Return each line of the records that contains the string "time".

* * * * *

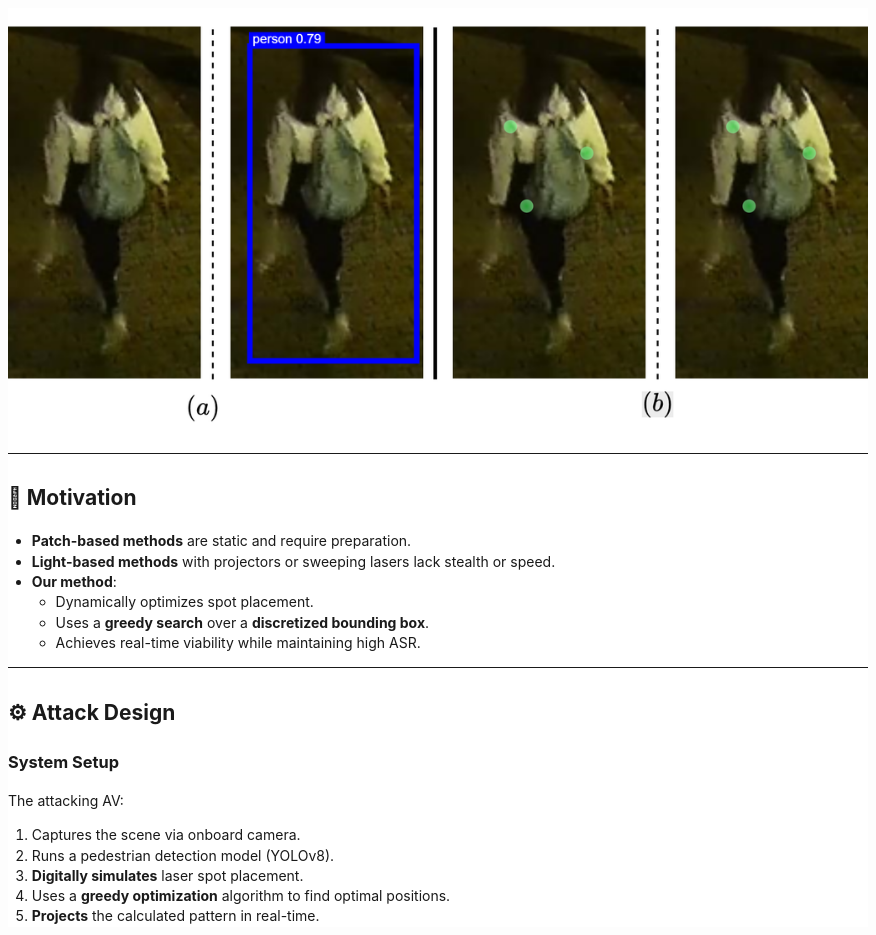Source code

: ![Laser Spot Attack Example](paper_images/fig1.png)

---

## 🎯 Motivation

- **Patch-based methods** are static and require preparation.
- **Light-based methods** with projectors or sweeping lasers lack stealth or speed.
- **Our method**:
  - Dynamically optimizes spot placement.
  - Uses a **greedy search** over a **discretized bounding box**.
  - Achieves real-time viability while maintaining high ASR.

---

## ⚙️ Attack Design

### System Setup
The attacking AV:
1. Captures the scene via onboard camera.
2. Runs a pedestrian detection model (YOLOv8).
3. **Digitally simulates** laser spot placement.
4. Uses a **greedy optimization** algorithm to find optimal positions.
5. **Projects** the calculated pattern in real-time.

* * * * *

SOLUTION TO THE EXERCISE:
  - Achieves real-time viability while maintaining high ASR.
5. **Projects** the calculated pattern in real-time.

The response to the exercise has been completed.